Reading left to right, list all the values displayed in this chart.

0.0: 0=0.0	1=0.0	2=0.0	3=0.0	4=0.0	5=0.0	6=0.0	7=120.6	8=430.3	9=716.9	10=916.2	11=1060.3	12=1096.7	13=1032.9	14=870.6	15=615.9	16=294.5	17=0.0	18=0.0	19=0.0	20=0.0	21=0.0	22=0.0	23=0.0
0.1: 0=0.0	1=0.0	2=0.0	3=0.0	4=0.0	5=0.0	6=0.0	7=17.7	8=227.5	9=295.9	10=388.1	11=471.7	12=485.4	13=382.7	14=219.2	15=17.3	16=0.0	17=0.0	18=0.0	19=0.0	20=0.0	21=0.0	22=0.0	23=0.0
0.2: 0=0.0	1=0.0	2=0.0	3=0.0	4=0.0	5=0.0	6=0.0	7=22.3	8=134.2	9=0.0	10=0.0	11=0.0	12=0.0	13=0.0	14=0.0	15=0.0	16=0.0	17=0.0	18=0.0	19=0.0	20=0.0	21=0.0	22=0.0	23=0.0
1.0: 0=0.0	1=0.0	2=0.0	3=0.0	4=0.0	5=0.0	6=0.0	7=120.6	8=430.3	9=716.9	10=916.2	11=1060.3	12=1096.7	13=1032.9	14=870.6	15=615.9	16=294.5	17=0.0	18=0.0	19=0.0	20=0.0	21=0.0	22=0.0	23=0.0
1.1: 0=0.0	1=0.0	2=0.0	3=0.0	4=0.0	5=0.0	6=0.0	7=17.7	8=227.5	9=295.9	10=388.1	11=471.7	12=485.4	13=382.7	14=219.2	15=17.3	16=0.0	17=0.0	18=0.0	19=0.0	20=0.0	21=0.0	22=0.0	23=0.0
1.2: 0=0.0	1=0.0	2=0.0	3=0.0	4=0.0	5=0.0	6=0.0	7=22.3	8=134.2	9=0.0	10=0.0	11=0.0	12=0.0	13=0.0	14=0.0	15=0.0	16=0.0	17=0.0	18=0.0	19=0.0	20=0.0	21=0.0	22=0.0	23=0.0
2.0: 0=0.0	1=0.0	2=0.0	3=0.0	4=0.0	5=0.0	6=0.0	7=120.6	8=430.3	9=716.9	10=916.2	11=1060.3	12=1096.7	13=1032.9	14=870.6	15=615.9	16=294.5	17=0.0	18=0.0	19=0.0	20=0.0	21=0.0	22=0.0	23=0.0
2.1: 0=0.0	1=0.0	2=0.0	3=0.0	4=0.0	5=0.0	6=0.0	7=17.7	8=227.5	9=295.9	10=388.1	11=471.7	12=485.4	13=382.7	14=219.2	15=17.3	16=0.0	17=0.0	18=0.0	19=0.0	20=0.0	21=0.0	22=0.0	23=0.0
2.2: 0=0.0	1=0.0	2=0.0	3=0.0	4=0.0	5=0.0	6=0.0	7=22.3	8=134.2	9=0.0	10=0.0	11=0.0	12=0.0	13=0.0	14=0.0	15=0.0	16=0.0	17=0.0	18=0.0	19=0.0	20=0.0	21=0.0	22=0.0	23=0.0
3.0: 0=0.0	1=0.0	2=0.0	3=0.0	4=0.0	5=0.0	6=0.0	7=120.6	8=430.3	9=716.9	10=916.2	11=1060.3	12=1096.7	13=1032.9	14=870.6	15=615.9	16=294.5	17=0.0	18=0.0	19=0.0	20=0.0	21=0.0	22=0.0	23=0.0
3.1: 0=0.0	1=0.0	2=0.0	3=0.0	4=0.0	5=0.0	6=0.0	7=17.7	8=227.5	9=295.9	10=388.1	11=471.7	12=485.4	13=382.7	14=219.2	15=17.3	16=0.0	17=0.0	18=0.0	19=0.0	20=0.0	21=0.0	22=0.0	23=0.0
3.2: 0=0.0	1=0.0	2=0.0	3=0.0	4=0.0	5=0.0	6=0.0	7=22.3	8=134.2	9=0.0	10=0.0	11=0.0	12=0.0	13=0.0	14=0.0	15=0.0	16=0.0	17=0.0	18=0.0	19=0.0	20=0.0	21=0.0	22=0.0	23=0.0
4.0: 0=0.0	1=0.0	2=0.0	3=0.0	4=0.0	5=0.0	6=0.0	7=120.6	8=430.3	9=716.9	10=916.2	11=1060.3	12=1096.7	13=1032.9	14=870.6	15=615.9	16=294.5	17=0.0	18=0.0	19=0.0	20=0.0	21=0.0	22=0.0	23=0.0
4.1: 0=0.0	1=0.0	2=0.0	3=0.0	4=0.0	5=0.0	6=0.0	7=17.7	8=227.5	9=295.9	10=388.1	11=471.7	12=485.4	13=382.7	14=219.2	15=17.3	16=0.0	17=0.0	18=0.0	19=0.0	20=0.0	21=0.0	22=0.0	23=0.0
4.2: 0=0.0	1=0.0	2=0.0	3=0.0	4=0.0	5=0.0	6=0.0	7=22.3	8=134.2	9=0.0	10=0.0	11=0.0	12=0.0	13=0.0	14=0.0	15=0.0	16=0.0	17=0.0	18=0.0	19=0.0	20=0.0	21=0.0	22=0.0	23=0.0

::::::

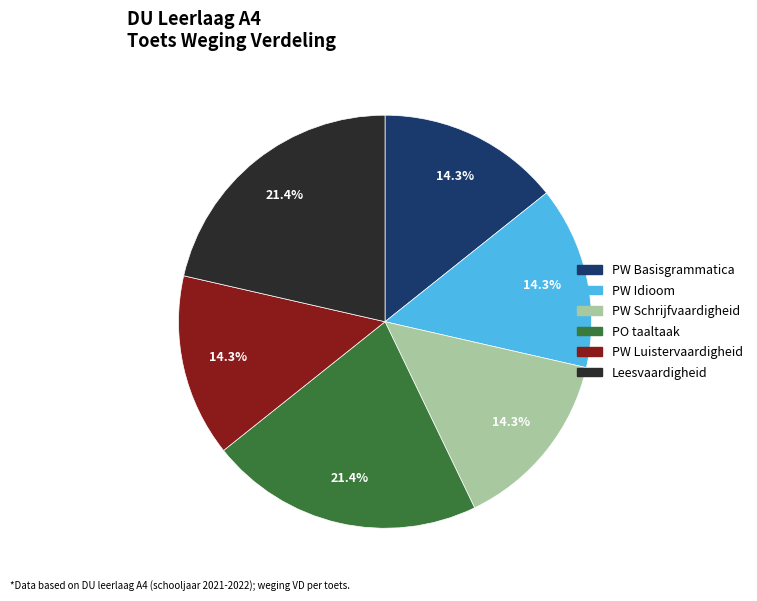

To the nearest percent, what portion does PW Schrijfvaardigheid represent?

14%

::::::

WORK TASK
State how many lines of the listing above include the word "chart". Reply with the number alone.

WRITTEN RESPONSE
1